Desert camps are the reason most people come; waking up surrounded by sand is unforgettable. Village hotels and riads suit families or anyone who prefers a solid room, a pool, and a bit more comfort as a base. Before you book any camp, check exactly what's included: a camel ride or a 4x4 transfer, breakfast and dinner, a private or shared bathroom, and heating or extra blankets in winter. The cheapest camp isn't always the best value; timing for sunrise and sunset, and a clean, warm tent make a big difference.
#Best time to visit Merzouga
The sweet spot is October to April, when daytime temperatures are comfortable and the nights are cool but manageable. Spring (March–April) and autumn (October–November) are my favourite pleasant days, with dramatic light and fewer crowds.
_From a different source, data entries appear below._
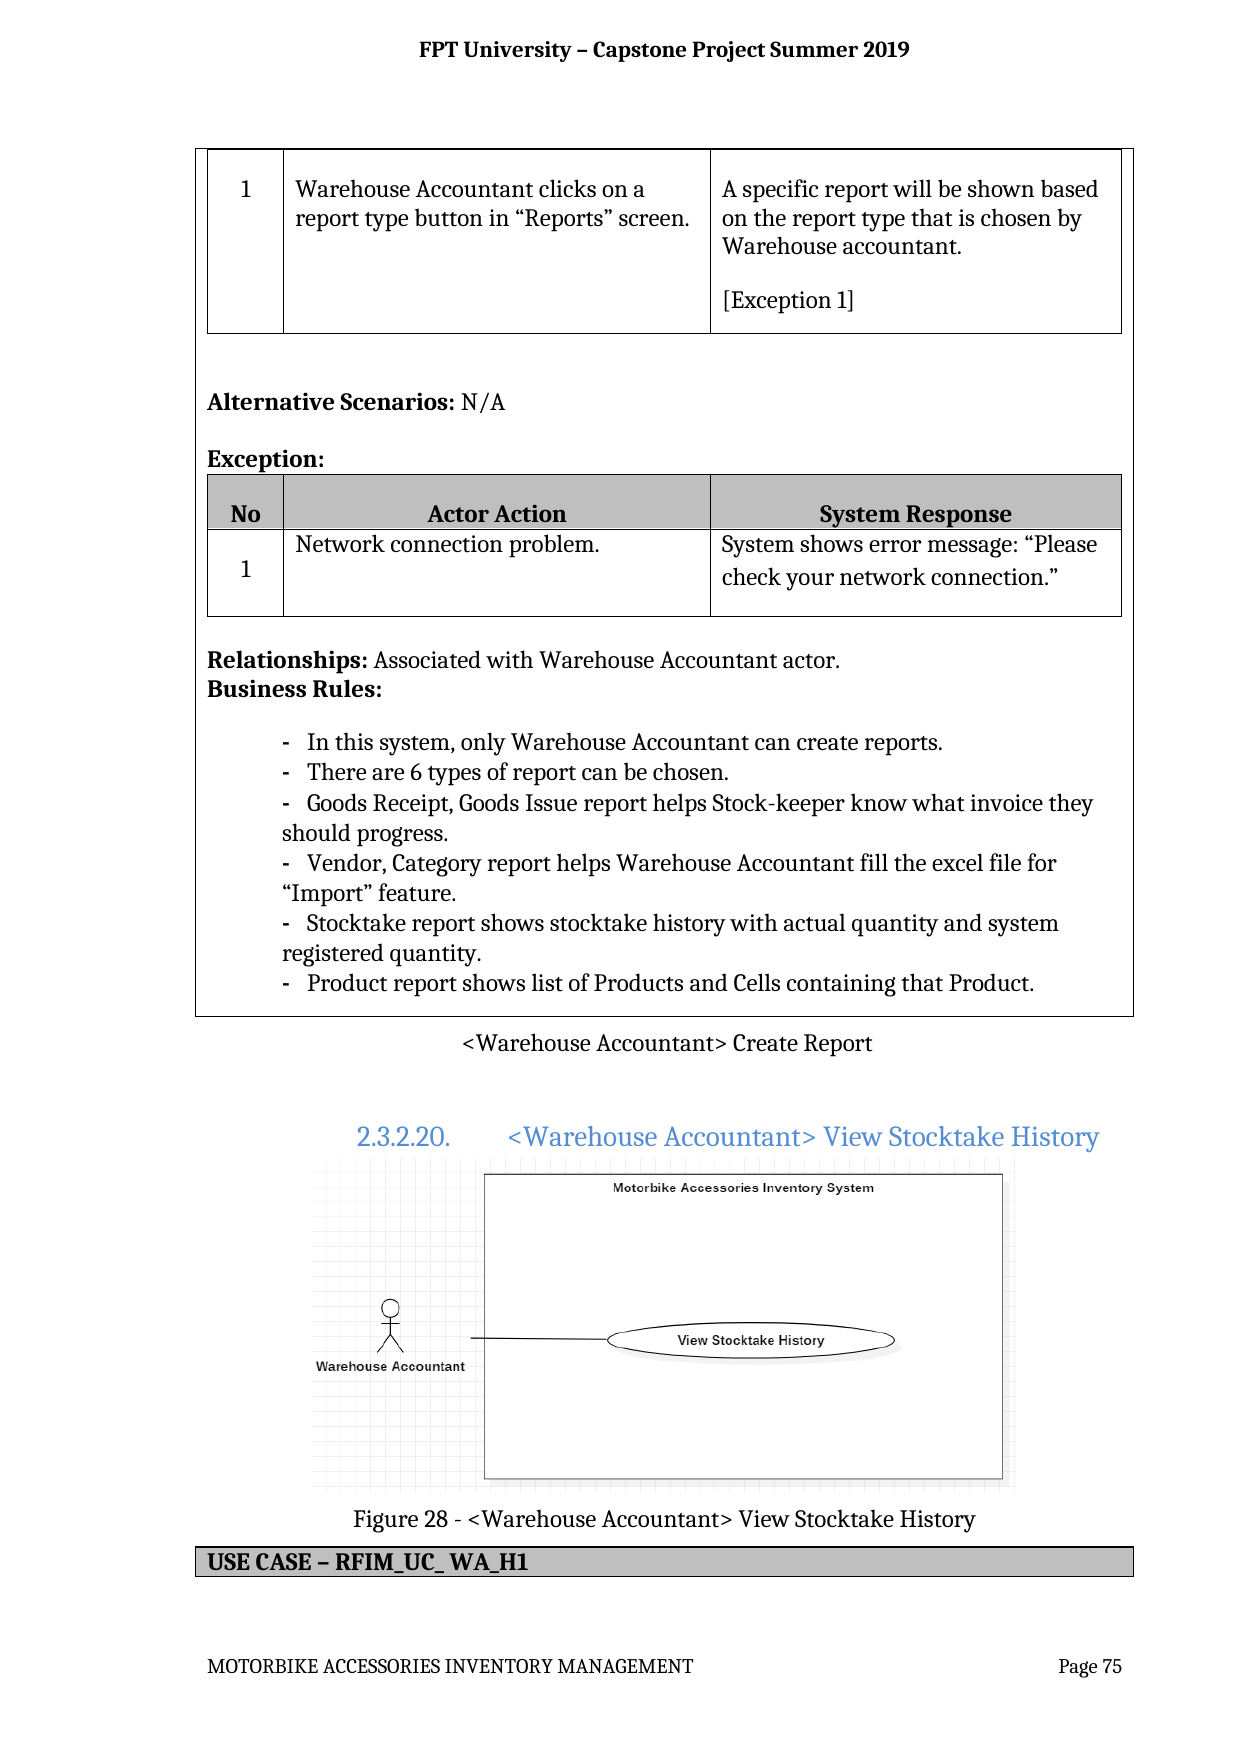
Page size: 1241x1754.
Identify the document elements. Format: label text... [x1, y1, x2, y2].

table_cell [196, 149, 1133, 1016]
text <Warehouse Accountant> Create Report [207, 1029, 1122, 1058]
subtitle <Warehouse Accountant> View Stocktake History [357, 1120, 1122, 1154]
table_header USE CASE – RFIM_UC_ WA_H1 [196, 1548, 1133, 1576]
text Figure 32 - <Warehouse Accountant> View Stocktake History [207, 1505, 1122, 1534]
picture [312, 1158, 1017, 1493]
I'd avoid July and August. Summer daytime temperatures in the desert can climb well past 45°C, which makes camel treks genuinely unpleasant and the midday dunes dangerous. Winter days are lovely and clear, but pack seriously warm layers. Desert nights in December and January get properly cold.
#Is Merzouga worth it?
Completely. Merzouga asks something of you. The drive is long, and the village is simple, but what you get in return is the real thing: a genuine Sahara sunset from the back of a camel, a night under a sky thick with stars, and a sunrise over 150-metre dunes with nobody else around. Of all the places I've been in Morocco, this is the one people come home talking about years later.
Give it the time it deserves, pick a good camp, go in the right season, and Merzouga will hand you one of the best nights of your life.